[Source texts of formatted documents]
»»

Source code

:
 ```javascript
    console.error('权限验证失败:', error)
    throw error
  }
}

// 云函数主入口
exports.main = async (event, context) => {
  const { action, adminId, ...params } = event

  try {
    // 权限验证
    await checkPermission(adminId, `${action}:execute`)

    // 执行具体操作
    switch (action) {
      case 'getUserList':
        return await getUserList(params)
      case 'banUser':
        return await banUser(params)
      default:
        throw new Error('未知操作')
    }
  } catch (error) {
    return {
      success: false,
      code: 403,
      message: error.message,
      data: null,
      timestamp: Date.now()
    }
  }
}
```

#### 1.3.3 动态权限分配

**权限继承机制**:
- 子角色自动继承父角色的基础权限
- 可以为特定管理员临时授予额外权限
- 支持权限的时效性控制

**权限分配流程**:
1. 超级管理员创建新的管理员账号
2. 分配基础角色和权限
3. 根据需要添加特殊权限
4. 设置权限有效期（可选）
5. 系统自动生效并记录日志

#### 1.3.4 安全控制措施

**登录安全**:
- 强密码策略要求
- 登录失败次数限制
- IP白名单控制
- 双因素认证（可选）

««
»»

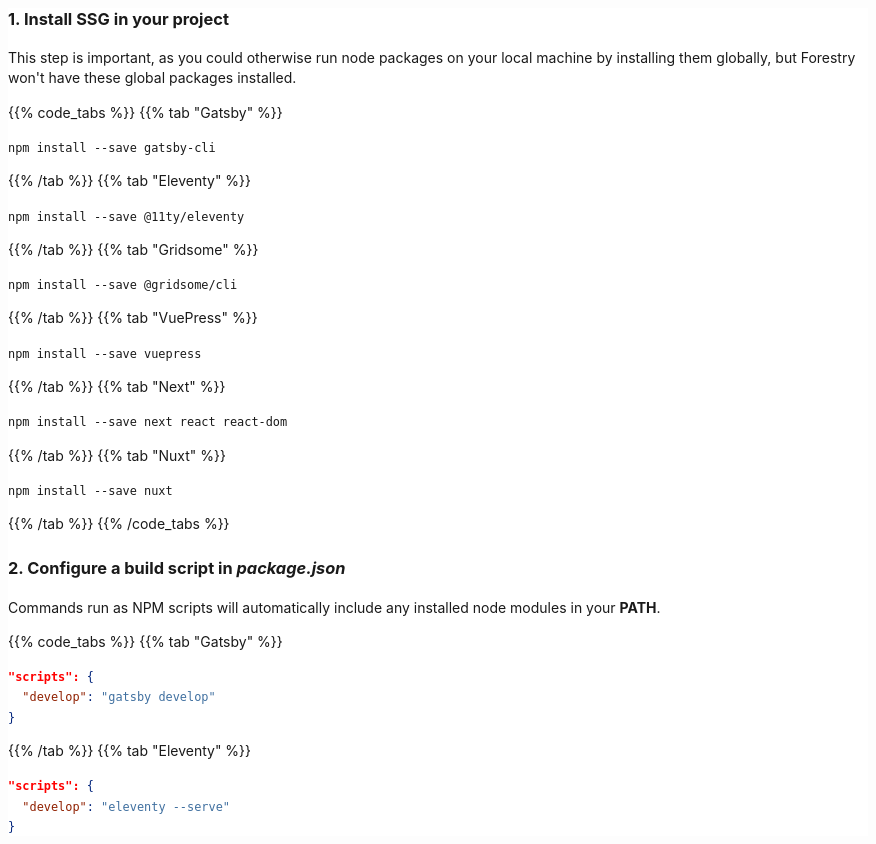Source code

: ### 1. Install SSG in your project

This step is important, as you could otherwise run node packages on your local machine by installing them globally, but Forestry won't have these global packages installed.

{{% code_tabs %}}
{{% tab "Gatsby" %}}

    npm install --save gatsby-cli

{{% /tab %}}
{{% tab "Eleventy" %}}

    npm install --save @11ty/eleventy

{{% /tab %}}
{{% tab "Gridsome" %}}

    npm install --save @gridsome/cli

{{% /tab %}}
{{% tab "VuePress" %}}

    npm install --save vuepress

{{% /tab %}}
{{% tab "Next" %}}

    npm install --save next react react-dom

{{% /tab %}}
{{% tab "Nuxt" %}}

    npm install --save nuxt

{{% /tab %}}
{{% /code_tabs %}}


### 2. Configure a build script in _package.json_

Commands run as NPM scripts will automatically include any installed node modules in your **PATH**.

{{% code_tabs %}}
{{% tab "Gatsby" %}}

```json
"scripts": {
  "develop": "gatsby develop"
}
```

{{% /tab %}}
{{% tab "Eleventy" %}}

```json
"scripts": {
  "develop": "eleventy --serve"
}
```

««
»»

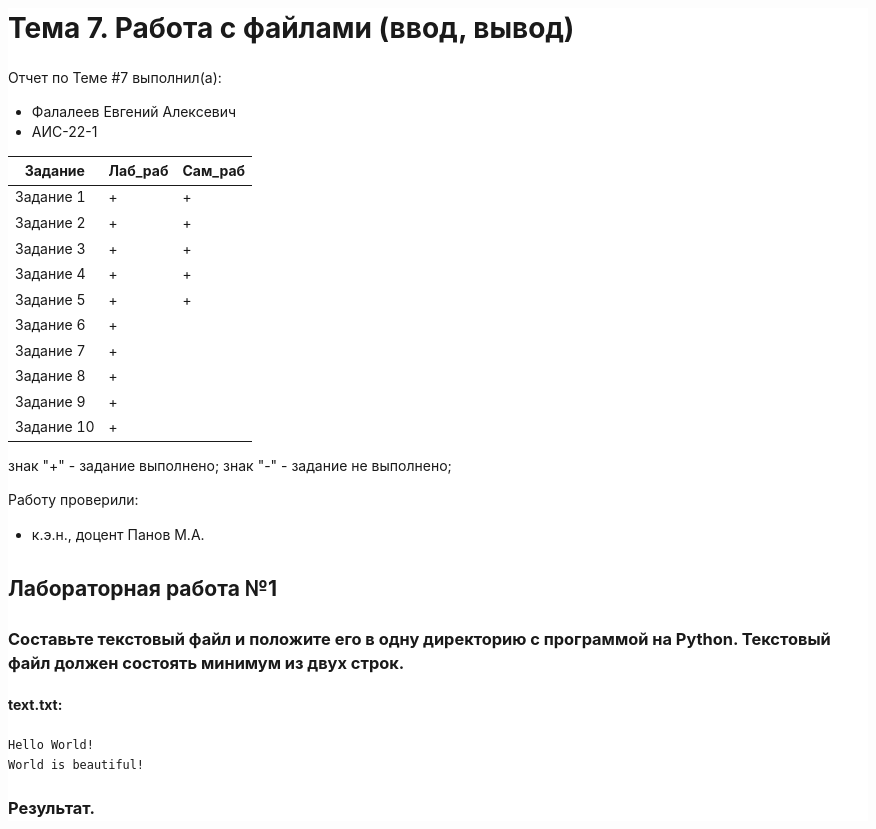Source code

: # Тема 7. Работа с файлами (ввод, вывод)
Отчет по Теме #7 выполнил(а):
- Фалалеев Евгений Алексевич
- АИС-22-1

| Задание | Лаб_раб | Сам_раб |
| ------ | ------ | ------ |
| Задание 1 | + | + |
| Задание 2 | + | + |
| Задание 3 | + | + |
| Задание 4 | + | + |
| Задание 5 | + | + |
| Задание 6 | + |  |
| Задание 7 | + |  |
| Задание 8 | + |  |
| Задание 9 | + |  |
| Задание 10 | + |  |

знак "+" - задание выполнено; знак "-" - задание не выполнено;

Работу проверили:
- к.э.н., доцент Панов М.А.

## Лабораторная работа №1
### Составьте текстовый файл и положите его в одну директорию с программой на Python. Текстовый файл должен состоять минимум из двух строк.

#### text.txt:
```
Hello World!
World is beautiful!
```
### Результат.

««

Exercise aim -
Extract from the records above the lines from the one containing "Задание 6 |" to the one containing "### Результат.", both lines included, exactly as they appear and with nothing else.

Solution for this problem -
| Задание 6 | + |  |
| Задание 7 | + |  |
| Задание 8 | + |  |
| Задание 9 | + |  |
| Задание 10 | + |  |

знак "+" - задание выполнено; знак "-" - задание не выполнено;

Работу проверили:
- к.э.н., доцент Панов М.А.

## Лабораторная работа №1
### Составьте текстовый файл и положите его в одну директорию с программой на Python. Текстовый файл должен состоять минимум из двух строк.

#### text.txt:
```
Hello World!
World is beautiful!
```
### Результат.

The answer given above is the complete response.